Wednesday, September 2

I guess I'm not

So I was going to use the last few hours of daylight to blog about cupcakes.

Then I got angry. Really, incredibly angry. Again at We Are The Real Deal. This time I get the message loud and clear. They are the real deal. I'm not. So I'm not going back.

So what is so anger inducing this time? MizFit posting about 'What IS average?' or, indeed, how to tell if you are better than everyone.

It's getting late and the wind is blowing and the rain is falling. I'm short of breath. So I'm just going to do a baby deconstruction here.

"In today’s world (where 75% of U.S. adults are projected to be overweight & 41% obese by 2015) what is average anymore anyway?"

Scary projections aside (mainly because it isn't 2015 and even if it was obesity isn't bad in and of itself...) it seems to me that the question is not how to tell that I'm average it's how to tell if I'm not one of those big, bad, fat chicks.

Let's go a bit further into this. Why, why oh why, do you need to know if you are average? Why do you need to know how you measure on a curve?
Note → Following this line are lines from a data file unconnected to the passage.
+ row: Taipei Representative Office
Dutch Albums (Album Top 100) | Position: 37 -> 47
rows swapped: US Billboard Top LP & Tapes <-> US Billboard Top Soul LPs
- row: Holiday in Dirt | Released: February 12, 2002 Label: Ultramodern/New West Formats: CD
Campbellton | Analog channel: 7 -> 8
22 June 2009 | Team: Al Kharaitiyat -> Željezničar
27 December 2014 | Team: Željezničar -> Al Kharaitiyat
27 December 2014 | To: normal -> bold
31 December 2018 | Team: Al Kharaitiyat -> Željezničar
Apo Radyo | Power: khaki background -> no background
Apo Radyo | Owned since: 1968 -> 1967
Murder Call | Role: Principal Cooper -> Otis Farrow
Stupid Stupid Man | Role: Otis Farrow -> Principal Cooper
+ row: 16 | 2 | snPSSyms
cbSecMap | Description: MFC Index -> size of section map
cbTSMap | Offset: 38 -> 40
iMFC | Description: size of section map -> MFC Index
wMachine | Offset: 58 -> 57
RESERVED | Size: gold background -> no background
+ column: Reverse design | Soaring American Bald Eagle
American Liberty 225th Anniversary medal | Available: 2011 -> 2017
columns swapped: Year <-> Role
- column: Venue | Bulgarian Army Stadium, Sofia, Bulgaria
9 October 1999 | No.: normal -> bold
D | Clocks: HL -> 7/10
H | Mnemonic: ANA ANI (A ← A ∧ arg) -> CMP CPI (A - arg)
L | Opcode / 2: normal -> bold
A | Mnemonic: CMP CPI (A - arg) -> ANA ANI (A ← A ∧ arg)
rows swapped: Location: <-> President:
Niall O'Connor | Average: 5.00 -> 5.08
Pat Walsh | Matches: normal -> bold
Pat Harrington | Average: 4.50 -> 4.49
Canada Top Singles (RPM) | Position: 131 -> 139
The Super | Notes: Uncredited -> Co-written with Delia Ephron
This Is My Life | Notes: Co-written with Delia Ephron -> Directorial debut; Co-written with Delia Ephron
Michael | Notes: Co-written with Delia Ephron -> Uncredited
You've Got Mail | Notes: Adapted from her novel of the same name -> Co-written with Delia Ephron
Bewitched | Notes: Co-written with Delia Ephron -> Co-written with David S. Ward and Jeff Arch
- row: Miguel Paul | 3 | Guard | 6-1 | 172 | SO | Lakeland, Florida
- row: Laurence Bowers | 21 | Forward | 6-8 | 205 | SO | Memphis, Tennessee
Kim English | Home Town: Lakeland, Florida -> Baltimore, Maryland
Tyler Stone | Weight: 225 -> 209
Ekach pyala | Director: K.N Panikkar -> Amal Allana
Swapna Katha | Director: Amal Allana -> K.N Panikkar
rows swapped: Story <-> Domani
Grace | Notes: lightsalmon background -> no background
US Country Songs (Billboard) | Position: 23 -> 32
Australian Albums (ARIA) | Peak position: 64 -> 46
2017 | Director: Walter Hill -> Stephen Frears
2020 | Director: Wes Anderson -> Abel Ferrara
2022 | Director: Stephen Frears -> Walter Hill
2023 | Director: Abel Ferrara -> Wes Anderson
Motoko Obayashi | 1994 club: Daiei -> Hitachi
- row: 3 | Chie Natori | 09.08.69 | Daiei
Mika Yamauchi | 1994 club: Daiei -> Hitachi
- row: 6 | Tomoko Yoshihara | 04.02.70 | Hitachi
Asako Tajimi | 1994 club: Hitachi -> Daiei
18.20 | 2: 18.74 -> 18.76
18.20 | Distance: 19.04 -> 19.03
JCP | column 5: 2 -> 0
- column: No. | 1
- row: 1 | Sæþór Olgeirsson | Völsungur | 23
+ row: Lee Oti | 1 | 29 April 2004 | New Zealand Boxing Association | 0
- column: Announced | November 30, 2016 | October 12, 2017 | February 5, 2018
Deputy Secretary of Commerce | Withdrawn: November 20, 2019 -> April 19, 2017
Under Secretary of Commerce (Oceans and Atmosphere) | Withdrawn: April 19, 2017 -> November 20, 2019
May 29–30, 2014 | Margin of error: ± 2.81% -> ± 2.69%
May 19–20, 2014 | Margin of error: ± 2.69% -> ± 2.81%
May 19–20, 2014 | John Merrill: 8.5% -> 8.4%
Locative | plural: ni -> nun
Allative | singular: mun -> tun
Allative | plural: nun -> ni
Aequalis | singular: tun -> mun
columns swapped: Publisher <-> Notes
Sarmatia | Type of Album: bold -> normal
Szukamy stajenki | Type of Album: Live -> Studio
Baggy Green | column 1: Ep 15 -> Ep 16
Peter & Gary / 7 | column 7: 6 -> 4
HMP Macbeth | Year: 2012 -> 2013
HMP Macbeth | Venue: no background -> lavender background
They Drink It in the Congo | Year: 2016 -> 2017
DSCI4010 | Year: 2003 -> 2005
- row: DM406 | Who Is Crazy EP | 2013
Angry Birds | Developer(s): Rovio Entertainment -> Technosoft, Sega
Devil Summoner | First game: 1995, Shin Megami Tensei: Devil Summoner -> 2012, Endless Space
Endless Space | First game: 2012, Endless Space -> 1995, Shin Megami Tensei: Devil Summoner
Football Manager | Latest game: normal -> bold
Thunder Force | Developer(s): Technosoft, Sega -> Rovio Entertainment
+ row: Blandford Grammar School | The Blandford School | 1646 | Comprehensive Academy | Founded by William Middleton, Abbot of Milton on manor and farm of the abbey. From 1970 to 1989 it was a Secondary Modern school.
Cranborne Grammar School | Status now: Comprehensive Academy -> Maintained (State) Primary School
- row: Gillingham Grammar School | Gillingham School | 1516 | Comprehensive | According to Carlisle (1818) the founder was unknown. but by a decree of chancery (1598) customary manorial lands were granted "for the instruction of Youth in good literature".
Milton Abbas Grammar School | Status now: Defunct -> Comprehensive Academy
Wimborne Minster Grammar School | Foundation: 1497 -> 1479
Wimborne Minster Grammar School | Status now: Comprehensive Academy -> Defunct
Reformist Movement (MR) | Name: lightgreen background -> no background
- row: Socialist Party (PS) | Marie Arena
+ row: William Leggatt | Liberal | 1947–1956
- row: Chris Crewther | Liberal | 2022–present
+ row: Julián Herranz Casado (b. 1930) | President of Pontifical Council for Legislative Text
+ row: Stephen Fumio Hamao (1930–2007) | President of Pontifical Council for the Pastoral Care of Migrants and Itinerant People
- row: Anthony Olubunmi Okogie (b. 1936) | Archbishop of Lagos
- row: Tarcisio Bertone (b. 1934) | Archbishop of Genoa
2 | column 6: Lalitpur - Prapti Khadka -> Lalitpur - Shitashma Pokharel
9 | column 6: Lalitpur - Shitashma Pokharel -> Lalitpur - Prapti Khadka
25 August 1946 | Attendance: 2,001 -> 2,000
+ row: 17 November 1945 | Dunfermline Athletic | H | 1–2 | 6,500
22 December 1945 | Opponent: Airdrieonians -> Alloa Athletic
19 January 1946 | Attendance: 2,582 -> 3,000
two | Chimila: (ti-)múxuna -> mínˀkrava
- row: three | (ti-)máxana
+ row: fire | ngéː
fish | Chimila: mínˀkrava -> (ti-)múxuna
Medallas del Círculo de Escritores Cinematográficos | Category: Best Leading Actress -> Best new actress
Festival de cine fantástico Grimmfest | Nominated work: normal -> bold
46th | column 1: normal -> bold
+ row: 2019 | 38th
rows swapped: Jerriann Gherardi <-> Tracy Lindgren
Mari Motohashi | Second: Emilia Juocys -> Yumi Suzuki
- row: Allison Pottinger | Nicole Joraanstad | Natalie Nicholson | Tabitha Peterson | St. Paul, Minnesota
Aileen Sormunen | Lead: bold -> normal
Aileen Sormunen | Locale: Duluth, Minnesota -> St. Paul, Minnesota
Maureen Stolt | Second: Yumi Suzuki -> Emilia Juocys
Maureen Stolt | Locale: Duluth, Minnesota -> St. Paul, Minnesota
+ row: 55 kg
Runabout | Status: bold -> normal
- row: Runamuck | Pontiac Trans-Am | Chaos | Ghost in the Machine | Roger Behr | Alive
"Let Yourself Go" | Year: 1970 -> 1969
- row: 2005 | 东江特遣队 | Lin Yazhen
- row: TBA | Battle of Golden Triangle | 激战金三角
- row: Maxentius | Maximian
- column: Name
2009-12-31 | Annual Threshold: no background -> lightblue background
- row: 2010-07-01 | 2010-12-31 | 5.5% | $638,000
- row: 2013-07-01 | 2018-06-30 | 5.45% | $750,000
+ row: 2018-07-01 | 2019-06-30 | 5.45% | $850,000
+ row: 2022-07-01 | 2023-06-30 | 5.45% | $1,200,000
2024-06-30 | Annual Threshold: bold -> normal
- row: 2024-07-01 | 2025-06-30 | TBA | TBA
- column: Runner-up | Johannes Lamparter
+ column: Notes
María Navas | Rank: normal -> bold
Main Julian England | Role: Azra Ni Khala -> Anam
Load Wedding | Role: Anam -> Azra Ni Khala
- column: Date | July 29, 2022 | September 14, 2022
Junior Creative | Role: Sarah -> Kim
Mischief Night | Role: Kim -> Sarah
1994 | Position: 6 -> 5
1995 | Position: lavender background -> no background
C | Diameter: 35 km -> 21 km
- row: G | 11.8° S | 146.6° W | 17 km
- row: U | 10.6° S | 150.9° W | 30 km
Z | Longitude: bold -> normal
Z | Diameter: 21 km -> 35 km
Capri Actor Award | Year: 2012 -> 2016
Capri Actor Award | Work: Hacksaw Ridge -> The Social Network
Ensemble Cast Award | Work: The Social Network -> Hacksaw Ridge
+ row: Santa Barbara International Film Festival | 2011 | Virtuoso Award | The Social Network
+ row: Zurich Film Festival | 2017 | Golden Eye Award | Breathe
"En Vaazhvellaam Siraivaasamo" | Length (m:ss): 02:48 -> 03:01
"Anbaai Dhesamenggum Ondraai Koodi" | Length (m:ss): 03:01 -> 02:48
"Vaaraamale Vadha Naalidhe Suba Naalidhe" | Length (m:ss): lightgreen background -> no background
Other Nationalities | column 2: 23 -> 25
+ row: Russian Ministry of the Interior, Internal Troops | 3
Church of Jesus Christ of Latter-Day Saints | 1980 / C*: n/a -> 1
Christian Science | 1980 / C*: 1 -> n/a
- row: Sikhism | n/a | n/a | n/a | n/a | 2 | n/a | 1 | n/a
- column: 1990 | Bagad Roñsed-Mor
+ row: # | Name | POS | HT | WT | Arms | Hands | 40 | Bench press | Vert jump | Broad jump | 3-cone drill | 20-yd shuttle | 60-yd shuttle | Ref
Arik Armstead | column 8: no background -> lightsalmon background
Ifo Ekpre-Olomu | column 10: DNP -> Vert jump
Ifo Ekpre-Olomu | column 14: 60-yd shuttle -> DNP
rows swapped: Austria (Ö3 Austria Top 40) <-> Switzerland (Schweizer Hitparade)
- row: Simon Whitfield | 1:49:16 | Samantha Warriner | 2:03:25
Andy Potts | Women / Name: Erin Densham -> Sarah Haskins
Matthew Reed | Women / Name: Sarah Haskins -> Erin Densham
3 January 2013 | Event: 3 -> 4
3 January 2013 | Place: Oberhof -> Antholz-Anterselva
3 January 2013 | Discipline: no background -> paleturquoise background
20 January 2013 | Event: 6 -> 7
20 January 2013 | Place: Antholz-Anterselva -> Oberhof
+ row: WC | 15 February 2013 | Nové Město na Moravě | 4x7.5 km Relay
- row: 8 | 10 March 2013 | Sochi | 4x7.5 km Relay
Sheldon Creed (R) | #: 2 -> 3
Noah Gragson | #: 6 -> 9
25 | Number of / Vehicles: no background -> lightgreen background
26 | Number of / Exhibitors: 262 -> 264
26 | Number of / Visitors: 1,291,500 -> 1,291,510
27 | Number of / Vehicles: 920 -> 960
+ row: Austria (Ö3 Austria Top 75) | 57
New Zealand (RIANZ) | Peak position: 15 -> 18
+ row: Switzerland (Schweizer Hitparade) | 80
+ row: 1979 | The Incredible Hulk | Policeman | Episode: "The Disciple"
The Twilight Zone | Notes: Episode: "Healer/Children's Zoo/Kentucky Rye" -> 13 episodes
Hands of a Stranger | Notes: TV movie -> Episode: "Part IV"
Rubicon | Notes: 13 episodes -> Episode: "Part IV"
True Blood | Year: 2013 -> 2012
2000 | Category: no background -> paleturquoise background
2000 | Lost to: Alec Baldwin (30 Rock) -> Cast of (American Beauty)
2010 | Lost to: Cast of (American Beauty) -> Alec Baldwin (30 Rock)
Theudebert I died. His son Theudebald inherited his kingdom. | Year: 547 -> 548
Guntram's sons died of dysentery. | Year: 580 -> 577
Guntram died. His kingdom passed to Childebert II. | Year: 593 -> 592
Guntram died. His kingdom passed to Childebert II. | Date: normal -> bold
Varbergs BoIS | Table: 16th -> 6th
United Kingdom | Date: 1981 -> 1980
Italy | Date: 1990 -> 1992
The basics of body acceptance tell us that it doesn't matter. It doesn't matter if you are average, above average or bellow average in anything. You are a person. Your measurements don't define you, you shouldn't be defined by your measurements.

Knowing where you are on the curve is putting people above you and bellow you. It's setting yourself in a rank. And it this case it's wanting to see how you are better than 'American average' which means sadly in MizFit's opinion 'just a little overweight'.

That type of thinking? It's the very antithesis of acceptance.

Even worse that MizFit's standard for being awesomely average is ridiculously ableist. See, this is what you should do:

"an easy way to determine whether you are in ‘fine’ or average shape is to run up two flights of stairs or walk six blocks"

Can you manage that? If not, then you aren't fine.

Now keep in mind that I have no physical disability. I'm average remember. But I have days when I can't get out of bed, my right ankle is playing up, my childhood asthma has left me with a low lung capacity, period pain, hay fever and like everyone else I'm at the mercy of bacteria, viruses and anything that wants to call my body it's home. These are only the problems a healthy person (who can walk 13 miles without flinching if the conditions are right) has with this test of averageosity.

That's the problems with this entire 'be healthy' rhetoric. It's crap. Healthy is a state. A state that can not be achieved by hard work and dedication if all the cards are stacked against you. To judge people by this standard - that many of us only hold onto by the skin of our teeth - is the very antithesis of acceptance.

It also has nice connotations about class. Now I can't speak for the States but I am told that it's sometimes a problem there to walk for six blocks. It certainly can be here in some areas and we have plenty of footpaths and pavements.

Class connotations are also rife in exercises+ awesome diet= infallible health rhetoric. If only you work at it by going to the gym and eating 'healthful' foods you deserve health. Anyone who doesn't have the same resources, funds, time and priorities (Any or all in combination) is just lazy and isn't working hard enough.

So let's answer MizFit's questions:

"Non-Americans: do you see us as the Great Surrendering to SuperSizing nation?

Have we gone so far into the notion of perfect not being important & it’s ok to be less than our best & we need to love ourselves regardless that we’ve swung too far into deconditioned is the new black! territory?"

Yes, body acceptance has gone too far. Truly if we allow people to be okay with themselves even if they aren't healthy, even if they aren't average then...

Wait no, that isn't what happens at all.

People are still discriminated against for having different bodies. Fat people are dismissed by doctors, women have sexual abuse shouted at them on the street, disabled people, people of colour, non-heterosexuals, transgendered people... Treated like crap for looking different everyday.

Acceptance hasn't gone too far. On a large societal scale it hasn't even happened. A world which MizFit describes in fearful tones sounds perfect to me.

'we need to love ourselves regardless' and to suggest anything but We Are The Real Deal has become the antithesis of acceptance.

1 comment:

C said...

Nice post.

You're describing something called "healthism", if you're not already familiar with that word.